All About Xaira
Welcome to Xaira!
Xaira is the name for a version of SARA, the text searching software originally developed at Oxford University Computing Services for use with the British National Corpus. Xaira was entirely re-written as a general purpose XML search engine, which will operate on any corpus of well-formed XML documents. It is however best used with TEI-conformant documents.
Xaira has full Unicode support. This means you can use it to search and display text in any language, provided you have a suitable Unicode font installed on your system.
At the heart of Xaira is the Xaira Object Model. This defines a range of objects and methods for representing and searching large amounts of linguistic data. The Xaira Server program implements this model. The Xaira Indexer program creates platform-independent indexes from collections of XML documents for use by the Server.
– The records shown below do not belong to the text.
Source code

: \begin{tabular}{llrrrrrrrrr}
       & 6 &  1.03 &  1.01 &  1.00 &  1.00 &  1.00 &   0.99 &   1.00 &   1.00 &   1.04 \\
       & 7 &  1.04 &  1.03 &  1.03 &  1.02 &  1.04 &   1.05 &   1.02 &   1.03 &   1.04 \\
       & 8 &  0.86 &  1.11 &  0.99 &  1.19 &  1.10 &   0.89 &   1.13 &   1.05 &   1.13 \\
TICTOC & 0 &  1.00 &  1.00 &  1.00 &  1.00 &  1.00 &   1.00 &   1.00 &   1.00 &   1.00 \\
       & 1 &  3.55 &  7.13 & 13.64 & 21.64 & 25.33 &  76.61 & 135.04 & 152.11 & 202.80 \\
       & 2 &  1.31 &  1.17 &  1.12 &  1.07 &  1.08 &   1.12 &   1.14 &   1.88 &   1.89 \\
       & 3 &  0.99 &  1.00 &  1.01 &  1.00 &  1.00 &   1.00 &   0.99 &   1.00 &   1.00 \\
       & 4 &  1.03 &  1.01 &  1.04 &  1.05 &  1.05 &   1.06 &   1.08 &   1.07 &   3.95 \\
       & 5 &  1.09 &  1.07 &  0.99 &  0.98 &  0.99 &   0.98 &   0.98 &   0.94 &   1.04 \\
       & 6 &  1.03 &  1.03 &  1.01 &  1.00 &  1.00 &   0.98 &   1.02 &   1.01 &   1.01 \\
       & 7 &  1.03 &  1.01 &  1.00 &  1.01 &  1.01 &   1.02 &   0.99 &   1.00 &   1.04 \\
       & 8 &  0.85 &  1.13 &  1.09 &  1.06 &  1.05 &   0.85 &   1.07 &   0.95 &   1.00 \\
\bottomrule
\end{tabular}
Both these Xaira components can be deployed on any platform.
Client programs can access a Xaira server using a close-coupled API such as that used by the Windows client (which is written in C++), or via XMLRPC or SOAP. We provide a fully-featured client for Windows, and a PHP code library which makes it easy to develop applications for the web which can talk to a Xaira server.
The current version of Xaira is release 1.25. A Windows MSI installation package and a source code package for Unix are available from the the Xaira SourceForge site. Binary releases for other platforms are not yet available, but will be distributed from the same site when they are.
There is a XAIRA forum on the Sourceforge site for general discussion of experience and advice for others using the system. On the same site there are trackers for Bug Reports and Feature Requests.
Well, SARA was so-called because it was an SGML Aware Retrieval Application. Since this is an XML aware ditto, we originally intended to call it Xara (pronounced "Zara"). Then someone unkindly drew our attention to the existence of another piece of software with the same name. For a while, we toyed with the idea of calling it X/SARA, or maybe S/XARA, in indirect homage to Roland Barthes' seminal work S/Z. Then common sense prevailed, and we decided to call it Xaira, for XML Aware Indexing and Retrieval Architecture, because that's what it is.